Fractals in Forex Trading – Why So Many EAs Use It In Their Algorithm
Fractals help a lot in identifying the underlying fluctuations in the price waves. Fractals are used in breaking the larger trend in the market into much simpler and predictable reversal patterns. If you have been trading forex for a while, you must have come across the term Fractals a lot. Many EA developers will tell you that their expert advisor uses fractals in its algorithm. So what makes these fractals so important for forex traders or for that matter any trader and what is their background.
Fractals were first introduced by Bill M. Williams in his book, Trading Chaos. fractals Trading Chaos in fact is considered to be a groundbreaking book for traders as it for the first time talked about Chaos in the markets as a form of higher order as compared to disorder that we normally associate it with. Chaos is considered to be the random disorder in any system. But Bill for the first time talked about Chaos as something good and natural for the market.
What Bill wrote in his book went against the conventional technical analysis theory. Conventional Technical Analysis Theory says that past prices can be used to confirm future prices. But Bill in his book maintained that past prices have no relevance to the future prices and cannot be used in the prediction of the future prices. According to Bill price action is purely random with no link between the past prices and the present prices.

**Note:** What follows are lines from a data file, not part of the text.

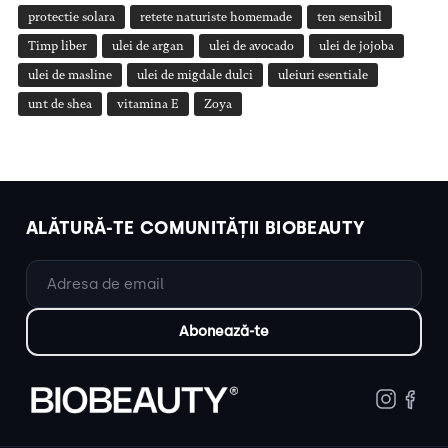
protectie solara
retete naturiste homemade
ten sensibil
Timp liber
ulei de argan
ulei de avocado
ulei de jojoba
ulei de masline
ulei de migdale dulci
uleiuri esentiale
unt de shea
vitamina E
Zoya
ALĂTURĂ-TE COMUNITĂȚII BIOBEAUTY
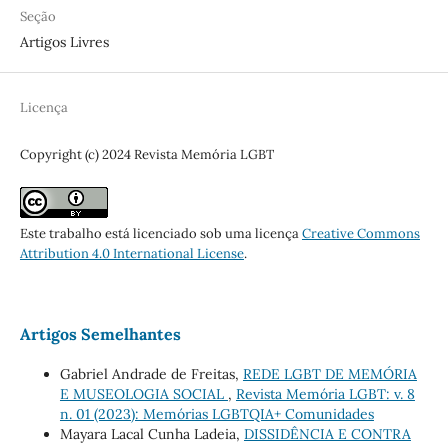
Seção
Artigos Livres
Licença
Copyright (c) 2024 Revista Memória LGBT
Este trabalho está licenciado sob uma licença
Creative Commons
Attribution 4.0 International License
.
Artigos Semelhantes
Gabriel Andrade de Freitas,
REDE LGBT DE MEMÓRIA
E MUSEOLOGIA SOCIAL
,
Revista Memória LGBT: v. 8
n. 01 (2023): Memórias LGBTQIA+ Comunidades
Mayara Lacal Cunha Ladeia,
DISSIDÊNCIA E CONTRA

His book contains all the discussion. You should read the book because many automated trading systems or EAs claim to have been based on this chaos theory and the fractals as explained by Bill in his book, Trading Chaos.
Let’s get down to the basics of Fractals as this is a very important concept in forex trading and many trading systems use fractals extensively. Fractal Patterns on a bar chart consists of at least five consecutive bars. An initiating Fractal is defined as that middle bar that has higher highs or lower lows than the two preceding bars and the two following bars. Now, once the fractal pattern is initiated, it can be either a Bullish Probable Reversal Pattern or a Bearish Probable Reversal Pattern.

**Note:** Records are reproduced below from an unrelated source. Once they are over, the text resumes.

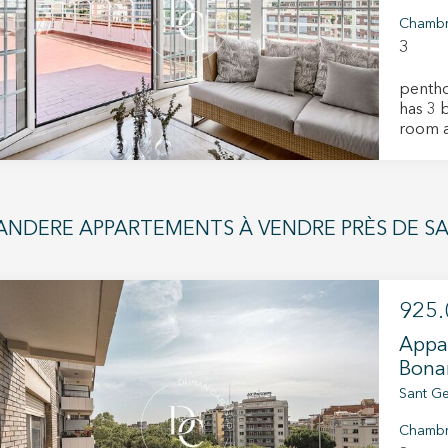
Chamb
3
penthous
has 3 
room a
ANDERE APPARTEMENTS À VENDRE PRÈS DE SA
ier les cookies
925.
que et Fonctionnel
Toujou
Appar
Web utilise ses propres cookies pour collecter des informations afin
Bona
rer nos services. Si vous continuez à naviguer, vous acceptez leur insta
ateur a la possibilité de configurer son navigateur, pouvant, s'il le souhai
Sant Ge
 leur installation sur son disque dur, même s'il doit garder à l'esprit 
tion peut entraîner des difficultés de navigation sur le site.
Chamb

A Bullish Probable Reversal Pattern will have the lowest low in the middle and two higher lows on either side. Whereas a Bearish Probable Reversal Pattern will have highest high in the middle and the two lower highs on either side. So, a fractal pattern comprises five bars and can be of two types.
These fractal patterns are used in catching the trend in the market. You can identify the type of the trend depending on the series of fractals that are successively broken. More up fractals will be broken in an uptrend and more down fractals will be broken in a downtrend. The more the fractals are broken, the more stronger will be the trend.

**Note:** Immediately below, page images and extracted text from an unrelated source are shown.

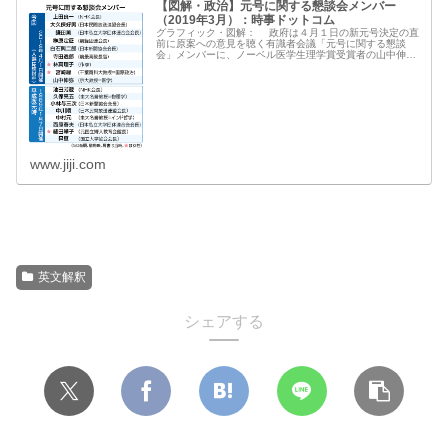
【図解・政治】元号に関する懇談会メンバー
（2019年3月）：時事ドットコム
グラフィック・図解： 政府は４月１日の新元号決定の直
前に原案への意見を聴く有識者会議「元号に関する懇談
会」メンバーに、ノーベル医学生理学賞受賞者の山中伸弥
京都大教授や直木賞作家の林真理子氏ら９人を起用する方
向で検討に入った。平成改元時の懇...
www.jiji.com
英文解釈
シェアする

Fractals can also be used in defining the consolidation phase of the market. If the price does not seem to be able to break the up fractals or the down fractals, it is said to be consolidating or moving sideways. These fractals can be used to define the support or resistance of the range.
Fractals are also used in defining the breakout points on the higher time frames. So, in nutshell you can use these fractals in almost all types of markets. Whether the market is trending, non trending, ranging whatever, you can use fractals. You can even use fractals in defining breakouts.
No doubt, this makes these fractals a very powerful indicator in the hands of a savvy trader. Many trading systems especially automated trading systems use fractals a lot. Fractals are one of the most important technical indicator and is widely used in different trading systems.